Allons, saluez monsieur.

thomas diafoirus, à monsieur Diafoirus.

Baiserai-je[1] ?

monsieur diafoirus.

Oui, oui.

thomas diafoirus, à Angélique.

Madame, c’est avec justice que le ciel vous a concédé le nom de belle-mère, puisque l’on…

argan, à Thomas Diafoirus.

Ce n’est pas ma femme, c’est ma fille à qui vous parlez.

thomas diafoirus.

Où donc est-elle ?

argan.

Elle va venir.

thomas diafoirus.

Attendrai-je, mon père, qu’elle soit venue ?

monsieur diafoirus.

Faites toujours le compliment de mademoiselle.

thomas diafoirus.

Mademoiselle, ne plus ne moins que la statue de Memnon rendoit un son harmonieux lorsqu’elle venoit à être éclairée des rayons du soleil, tout de même me sens-je animé d’un doux transport à l’apparition du soleil de vos beautés[2] ; et, comme les naturalistes remarquent que la fleur nommée héliotrope tourne sans cesse vers cet astre du jour, aussi mon cœur dores-en-avant tournera-t-il toujours vers les astres resplendissants de vos yeux adorables, ainsi que vers son pôle unique.
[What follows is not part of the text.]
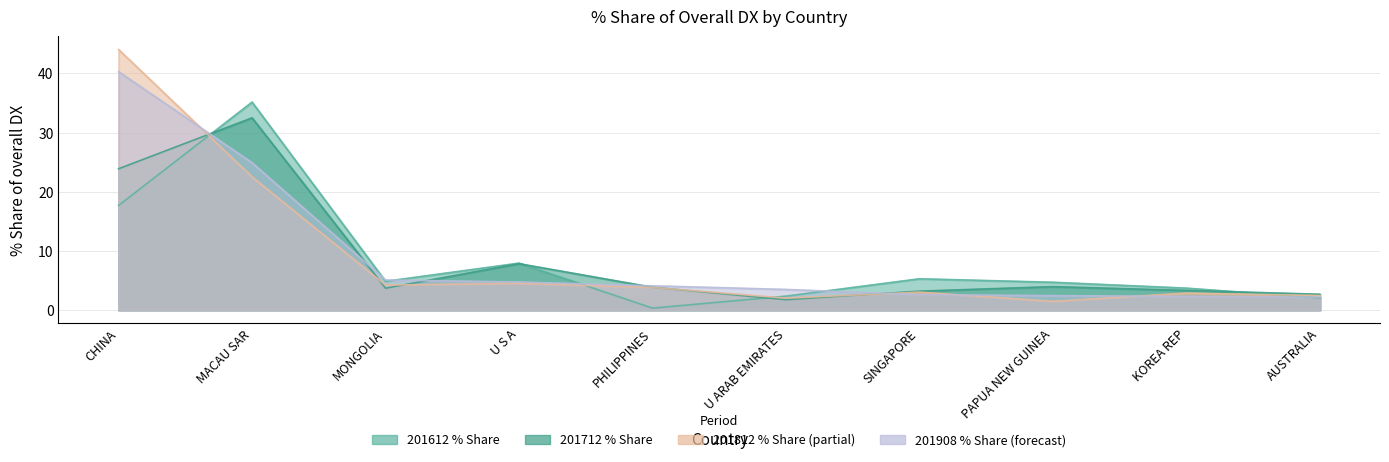

What is the label of the 9th point from the right?

MACAU SAR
Souffrez donc, mademoiselle, que j’appende aujourd’hui à l’autel de vos charmes l’offrande de ce cœur

  1. Les auteurs de l’Histoire du Théâtre françois ont trouvé, dans les registres de Molière, les titres de différentes farces attribuées à Molière. Le grand Benêt de fils, joué en 1664, leur paraît être le modèle d’après lequel il a fait son rôle de Thomas Diafoirus. En effet, le baiserai-je ? et quelques autres traits de ce genre, ont bien l’air d’avoir appartenu au grand Benêt de fils.
  2. L’abbé d’Aubignac, dans une dissertation contre Corneille, où l’on retrouve le ton et le style de Thomas Diafoirus, débute ainsi : « Corneille avoit condamné sa muse dramatique au silence ; mais, à l’exemple de la statue de Memnon, qui rendoit ses oracles sitôt que le soleil la touchoit de ses rayons, il a repris la voix à l’éclat de l’or d’un grand ministre. » Il est probable que Molière a voulu se moquer dans ce passage du style de l’abbé. (Aimé Martin.)